Exercise text Block Start
Exponentiating gives

$$\begin{align*}\prod_{i=1}^n\prod_{j=1}^{m_i-1}z_{i,j}^{\frac{m_i-j}{m_i}}\geq B^{(-\chi(\mathfrak{X})-\epsilon)}. \end{align*}$$

As $B=\max \{\vert x\vert ,\vert y\vert \}$ , we have verified inequality (6.1) and consequently we have that conditional on the $abc$ -conjecture that

$$\begin{align*}\gamma(\mathfrak{X})=\chi(\mathfrak{X})\end{align*}$$

when $\chi (\mathfrak {X})\leq 0$ .

6.2 Proof of Theorem 1.3

One direction of the theorem is provided by Theorem 2.6, which we proved in the previous subsection. It suffices to prove the converse.

Actually, for the converse, we only need the assertion that for any $\kappa> 0$ and $m \geq 4$ , the function $H_{-K_{\mathfrak {X}_m}}({\mathbf {x}}) \cdot H({\mathbf {x}})^\kappa $ has Northcott’s property, where $\mathfrak {X}_m = \mathfrak {X}({\mathbb {P}}^1 : ((0, 1, \infty ), (m, m, m))$ . To see this, let us fix $\varepsilon> 0$ . Choose $0 < \kappa < \varepsilon /3$ and choose $m \in {\mathbb {N}}$ sufficiently large so that

$$\begin{align*}\frac{m-3}{m-1} + \frac{\kappa m}{2(m-1)}> \frac{1}{1 + \varepsilon} .\end{align*}$$

By hypothesis, we have

(6.19) $$ \begin{align} H_{-K_{\mathfrak{X}_m}}({\mathbf{x}}) = \phi_m(x)^{1/m} \phi_m(y)^{1/m} \phi_m(x+y)^{1/m}\max\{\vert x\vert,\vert y\vert\}^{\frac{3}{m}-1} \gg_\kappa \max\{|x|, |y|\}^{1 - \frac{3}{m} - \frac{\kappa}{2} }. \end{align} $$

Trivially, we see that

$$\begin{align*}\phi_m(u) \leq \operatorname{rad}(u)^{m-1}\end{align*}$$

for all $u \in {\mathbb {Z}}$ . Hence, (6.19) implies

(6.20) $$ \begin{align} \operatorname{rad}(x)^{\frac{m-1}{m}} \operatorname{rad}(y)^{\frac{m-1}{m}} \operatorname{rad}(x+y)^{\frac{m-1}{m}} \gg_\kappa \max\{|x|, |y|\}^{1 - \frac{3}{m} + \frac{\kappa}{2}}. \end{align} $$

Since $x,y,x+y$ are pairwise co-prime, we have $\operatorname {rad}(x)\operatorname {rad}(y)\operatorname {rad}(x+y) = \operatorname {rad}(xy(x+y))$ ; hence,

$$\begin{align*}\operatorname{rad}(xy(x+y))^{\frac{m-1}{m}} \gg_\kappa \max\{|x|,|y|\}^{1 - \frac{3}{m} + \frac{\kappa}{2}}.\end{align*}$$

Raising both sides to the $m/(m-1)$ power, we have

$$\begin{align*}\operatorname{rad}(xy(x+y)) \gg_\kappa \max\{|x|,|y|\}^{\frac{m-3}{m-1} + \frac{\kappa m}{2(m-1)}} \gg_\kappa \max\{|x|, |y|\}^{\frac{1}{1+\varepsilon}},\end{align*}$$

by our hypotheses on $m, \kappa $ . It follows that

$$\begin{align*}\operatorname{rad}(xy(x+y))^{1 + \varepsilon} \gg_{\varepsilon} \max\{|x|,|y|\},\end{align*}$$

which is plainly equivalent to the $abc$ -conjecture, provided we adjust the implied constant.
Exercise text Block End
Task to carry out:
In the proof text above, condense the paragraph beginning "One direction of the theorem" into one sentence that keeps its main facts.
Record excerpts Block Start
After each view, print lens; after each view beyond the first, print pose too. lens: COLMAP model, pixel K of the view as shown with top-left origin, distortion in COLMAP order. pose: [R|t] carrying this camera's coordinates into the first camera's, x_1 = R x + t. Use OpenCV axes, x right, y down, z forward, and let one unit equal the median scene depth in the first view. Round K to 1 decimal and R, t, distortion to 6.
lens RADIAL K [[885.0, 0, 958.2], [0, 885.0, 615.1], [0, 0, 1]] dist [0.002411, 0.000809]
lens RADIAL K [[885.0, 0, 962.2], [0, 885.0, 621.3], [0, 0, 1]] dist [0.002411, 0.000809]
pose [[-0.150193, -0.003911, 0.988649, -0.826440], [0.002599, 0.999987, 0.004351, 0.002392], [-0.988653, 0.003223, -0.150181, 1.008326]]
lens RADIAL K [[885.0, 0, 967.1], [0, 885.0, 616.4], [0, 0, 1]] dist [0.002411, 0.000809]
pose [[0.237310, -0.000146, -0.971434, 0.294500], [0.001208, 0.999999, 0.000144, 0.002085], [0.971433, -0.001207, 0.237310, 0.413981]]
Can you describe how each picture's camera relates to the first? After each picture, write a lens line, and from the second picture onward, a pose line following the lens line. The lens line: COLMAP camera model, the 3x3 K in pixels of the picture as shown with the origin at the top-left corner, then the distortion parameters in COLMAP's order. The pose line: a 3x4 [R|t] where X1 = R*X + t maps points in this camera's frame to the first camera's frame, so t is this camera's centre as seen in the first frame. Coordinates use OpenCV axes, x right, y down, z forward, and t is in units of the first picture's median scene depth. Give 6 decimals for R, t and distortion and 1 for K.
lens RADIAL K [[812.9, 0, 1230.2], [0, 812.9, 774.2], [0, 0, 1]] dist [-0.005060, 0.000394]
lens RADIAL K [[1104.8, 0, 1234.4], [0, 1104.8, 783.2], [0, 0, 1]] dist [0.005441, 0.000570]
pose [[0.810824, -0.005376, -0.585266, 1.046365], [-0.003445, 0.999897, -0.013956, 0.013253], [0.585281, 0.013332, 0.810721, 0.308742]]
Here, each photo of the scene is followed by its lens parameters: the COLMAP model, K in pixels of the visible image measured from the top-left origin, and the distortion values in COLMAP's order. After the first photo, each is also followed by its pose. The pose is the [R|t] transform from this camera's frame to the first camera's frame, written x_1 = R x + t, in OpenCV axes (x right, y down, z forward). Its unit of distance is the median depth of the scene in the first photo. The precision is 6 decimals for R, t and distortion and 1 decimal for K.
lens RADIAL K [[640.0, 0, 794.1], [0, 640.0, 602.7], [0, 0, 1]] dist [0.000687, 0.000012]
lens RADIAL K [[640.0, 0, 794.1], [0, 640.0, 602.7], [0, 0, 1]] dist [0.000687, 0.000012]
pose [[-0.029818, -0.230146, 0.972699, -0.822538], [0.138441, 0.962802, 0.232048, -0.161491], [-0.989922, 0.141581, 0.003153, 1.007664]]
Record excerpts Block End
Result of the exercise:
Theorem 2.6, proved in the previous subsection, supplies one direction of the theorem, so only the converse still needs proof.